# Are miniature Jack Russell terriers intelligent and trainable?



## Patchworkpony (11 December 2014)

Are miniature Jack Russell terriers intelligent? Can you train them to be obedient, do tricks agility etc. easily or are they hard work? Someone told me they are easier and more loyal than the larger Jack Russells and less likely to go off chasing rabbits on their own. Is there a difference between the smooth haired and rough haired types?


----------



## MurphysMinder (11 December 2014)

I may be wrong but I thought miniature Jack Russells were just undersize examples of the breed, a bit like tea cup Chihuahuas.  In which case they will probably have the same breed traits,although maybe the working instinct may be diluted if not from working stock.  There are quite a few JRTs doing agility so they are certainly capable of being trained for it plus I imagine most other disciplines.  There is a cracking video on youtube of a JRT doing Schutzhung/IPO.


----------



## Patchworkpony (11 December 2014)

MurphysMinder said:



			There is a cracking video on youtube of a JRT doing Schutzhung/IPO. 

Click to expand...

 Sorry not sure what that is.
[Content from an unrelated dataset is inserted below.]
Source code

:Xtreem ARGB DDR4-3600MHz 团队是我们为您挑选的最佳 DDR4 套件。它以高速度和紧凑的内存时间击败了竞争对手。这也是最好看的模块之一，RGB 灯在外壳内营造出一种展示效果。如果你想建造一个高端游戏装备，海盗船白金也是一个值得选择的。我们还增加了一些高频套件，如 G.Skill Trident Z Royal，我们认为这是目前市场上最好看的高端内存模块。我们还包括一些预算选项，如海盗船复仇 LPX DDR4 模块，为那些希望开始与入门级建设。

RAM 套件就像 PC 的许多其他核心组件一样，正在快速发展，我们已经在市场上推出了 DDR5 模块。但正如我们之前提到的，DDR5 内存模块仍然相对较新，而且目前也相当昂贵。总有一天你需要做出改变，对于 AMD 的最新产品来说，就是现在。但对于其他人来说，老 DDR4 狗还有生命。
How do I find it on Youtube please?


----------



## MurphysMinder (11 December 2014)

It would help it I spelt it right "schutzhund" !  I'll try and find the link


----------



## MurphysMinder (11 December 2014)

There you go 

https://www.youtube.com/watch?v=NAHJV0CqGNE


----------



## MurphysMinder (11 December 2014)

Here you go

https://www.youtube.com/watch?v=NAHJV0CqGNE


----------



## Patchworkpony (11 December 2014)

MurphysMinder said:



			Here you go

https://www.youtube.com/watch?v=NAHJV0CqGNE

Click to expand...

 Thanks SO much for that - had myself and OH in stitches. What a cute little dog. Certainly answers the question!


----------



## sam-b (13 December 2014)

I do agility with mine, and I find him much more straightforward than my BC!!!


----------



## Bellasophia (13 December 2014)

Regarding the original question re "mini jack russell".. I just want to say that every breed has a standard..if you deviate from the standard re height and weight you risk more physical problems. Eg cruciate injury,elbow displasia etc simply because the  physical formula  that put together a functioning dog,is flawed.
I recently had a very enlightening conversation with a dashund breeder...she spoke of this "formula",the angulation of the hind limbs is critical,the propulsion that  is lost  the smaller the  dog becomes...so I would say go for a jack russell of classic size.It is a relatively hardy breed....go to a breeder who tests for the patella luxation and PRA eye condition...and you should have a hardy terrorist,for many happy years.


----------



## kirstys 1 (13 December 2014)

I have a tiny Jack Russell and do competitive obedience with him, he is also part of a gundog display team.


----------